Dr. Maurice Gleeson talks about teaching the Genetic Genealogy track, at this year’s British Institute, in Salt Lake City, September 2017..
Dr. Maurice Gleeson talks about teaching the Genetic Genealogy track, at this year’s British Institute, in Salt Lake City, September 2017 in an interview with Fiona Fitzsimons. Read the full interview here.
Fiona: Maurice, this coming September at the British Institute, you will teach the track on genetic genealogy. Can you explain to our readers the growing fascination with genetic genealogy?
Maurice: One of the major reasons is that people want to learn how they can apply DNA technology to their own family tree. DNA is an emerging tool and genetic genealogy an emerging science. It has gained hugely in popularity in recent years – Ancestry is currently at 4 million tests. The growth of DNA sales by the commercial testing companies is increasing exponentially and will reach twenty million by 2020.
Fiona: How long have you been involved in genetic genealogy?
Maurice: I started in 2008 with my first DNA test for my Spearin line, and have been going strong ever since. At that stage a group of us were collaborating on research into the Spearin Family from Limerick. When we did a DNA test we were rather shocked that we were all actually related to each other genetically. The discovery brought us back from the 1800’s where most of the group had a brick wall, to Limerick in the 1600’s/ early 1700s where there was documentary evidence from old wills.
Fiona: What do you enjoy most about genetic genealogy?

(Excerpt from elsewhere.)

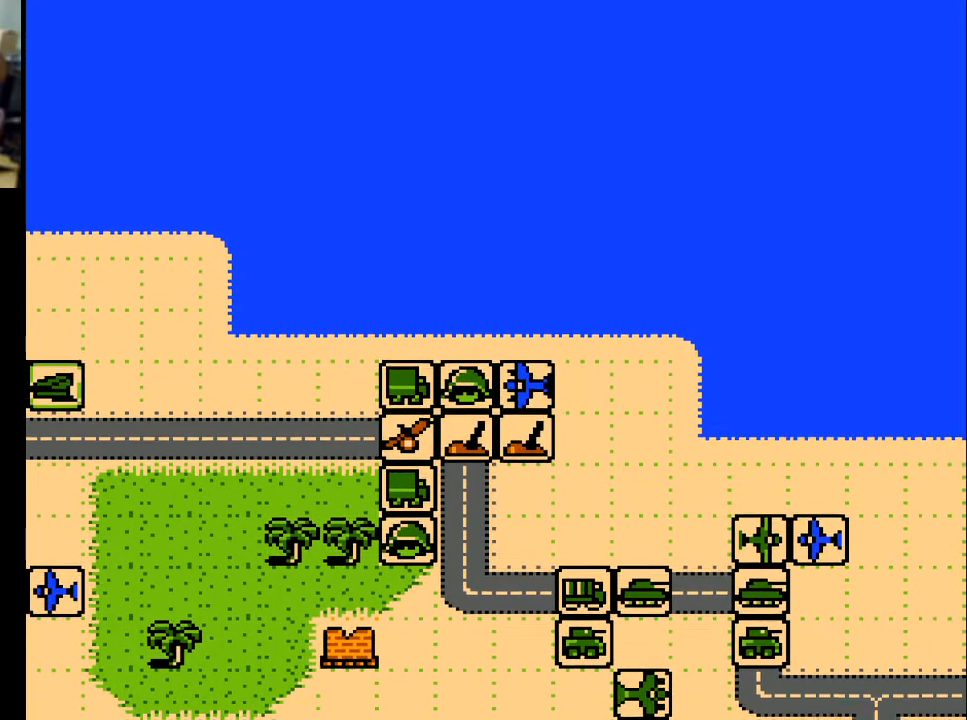
{"buttons": [], "events": []}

Maurice: It’s quite an intellectual pursuit. There is an intellectual challenge to interpret data and collate it in such a way that you can piece [evidence] together, and tell a good story. One of the other challenges is that because it is an emerging science, it’s quite a challenge to actually keep up with all the developments in the field. A third aspect that I find very rewarding is working with people, including adoptees, where there is a huge emotional investment in the results of the research
Being able to apply it to your own personal genealogy is very very rewarding, especially when you break through some of those brick walls.
Fiona: You work with adoptees and are a consultant on the T.V. show, Adoption Stories. What’s your most memorable success?
Maurice: Winne, a 75 year old lady contacted me three years ago. Within eight weeks we had found her four half siblings. They welcomed her into the family and had a huge family reunion.
Winnie and I have been friends ever since, and we’re currently on the trail of her birth father. Hopefully we will be able to solve that part of the puzzle in the next few weeks.
Fiona: What are you most looking forward to doing at the British Institute in September 2017?
Maurice: I’m really looking forward to the interaction with people in the workshops. That’s one of the most stimulating aspects of genetic genealogy – when you can get together with a group of like-minded people and just simply talk about DNA, exchange stories, hear success stories and help people overcome problems in their own genealogy.
Fiona: How would you encourage people to prepare to attend your class?
Maurice: There are a couple of videos online that I have done and they can be found on my YouTube channel “DNA and Family Tree research”. So before enrolling, you could watch one of the introductory lectures on DNA. The second thing? Pick a genealogical problem on your own family tree and try to come up with specific methods to answer that question through the use of DNA.
Fiona: Can you give our readers one tip on doing genetic genealogy?
Maurice: DNA is just a pointer. At the end of the day you have to go back to the records. You don’t need to get bogged down in the technicalities of DNA to make full use of genetic genealogy, because all DNA is saying is that “person A and person B are related to each other – now go away and find out how”. It points you in the direction of further documentary research.
Fiona: Dr. Maurice Gleeson, thank you for taking time out to speak to me.